I thought breathwork was woo woo, but I started talking to Chelsea about it, and I said, “Chelsea, I know you’re an evidence-based person. You were a former therapist. You’re doing all this great work. This breathwork, is that a thing?” And she was like, “Yeah, it’s actually a thing.” And so, first, I tried it. So, I was really stressed out one night. I was trying to go to sleep. I had been laying there for, like, two and a half hours just grinding my teeth, and I really needed to just chill out. And so, I thought to myself, “Maybe I’ll try breathwork.”
So, I opened the meditation app that I have which is called Insight Timer (if you want to download it), and there’s a breathwork section of Insight Timer. And so, I did this short six-minute breathwork thing, and if you don’t know, breathwork is, essentially, breathing in intentional patterns in order to create a certain physical or psychological response. If you’ve ever seen people who are giving birth go, “Shh, whoo, shh, whoo,” that is breathwork, right? It’s intentional breathing. And so, I did this six-minute breathwork activity (there are all different kinds of breathing patterns that you could do), and I really felt it. I really felt better. I was like, “Wow, this is so interesting.”

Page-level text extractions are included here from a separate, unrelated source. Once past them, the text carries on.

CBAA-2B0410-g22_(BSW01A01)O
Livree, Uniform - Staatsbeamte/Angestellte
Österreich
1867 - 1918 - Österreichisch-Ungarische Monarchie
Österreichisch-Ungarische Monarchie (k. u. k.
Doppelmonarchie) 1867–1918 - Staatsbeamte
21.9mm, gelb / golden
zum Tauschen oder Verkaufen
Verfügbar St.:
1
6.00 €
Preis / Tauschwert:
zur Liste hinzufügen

So, of course, being the scientist I am, I went and looked it up, and I’m looking for peer-reviewed articles and looking for meta analyses and looking for things that kind of come from really reputable psychological publications that are very picky about what they support, and, lo and behold, there is a lot out there about the power of breathwork and how it can link to mindfulness and how it can be helpful and how it can be helpful in terms of reducing anxious feelings and grounding in the body, particularly for non-clinical populations. Non-clinical populations is a term for people who are not being clinically treated for psychological health in some way. That’s just where the research that I was looking for came from. That doesn’t mean it can’t be helpful if you are being treated for psychological health. It just means that I always look at non-clinical populations because I work with non-clinical populations. I’m not a clinician because I’m not a licensed therapist; I’m a coach.

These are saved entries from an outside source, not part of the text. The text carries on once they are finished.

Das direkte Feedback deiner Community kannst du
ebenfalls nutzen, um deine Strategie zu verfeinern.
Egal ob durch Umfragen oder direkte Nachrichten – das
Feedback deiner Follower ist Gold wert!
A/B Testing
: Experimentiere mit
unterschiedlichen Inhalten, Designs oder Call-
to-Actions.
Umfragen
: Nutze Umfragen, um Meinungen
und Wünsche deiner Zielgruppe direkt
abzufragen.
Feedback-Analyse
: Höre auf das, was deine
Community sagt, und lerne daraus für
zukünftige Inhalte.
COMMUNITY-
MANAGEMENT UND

So, all that is to say, there was something that I was very skeptical of that I decided to try even though it was new, even though I had some biases about it, even though I had some stereotypes going on, and I definitely think it’s a tool I’m adding to my toolbox. I’ve done it several times now, particularly in the morning when I wake up. It’s different than meditation because meditation makes me fall asleep but breathwork makes me feel more awake, and it’s really been quite a fun process to dive into breathwork and to learn from Chelsea and to kind of enter into this other behavior change tool that, quite frankly, I did not know existed.
And so, that is what I want to impress upon you in this podcast. That is what I want to talk to you about. What can you be more open to trying? What are you holding stereotypes or attitudes about? What are you telling yourself, “Oh, that would never work for me,” that you might be willing to try because it’s when we experiment, it is when we are willing to try new things and put ourselves in weird situations and really play around with our lives, that is when we’re able to engage in the process of change.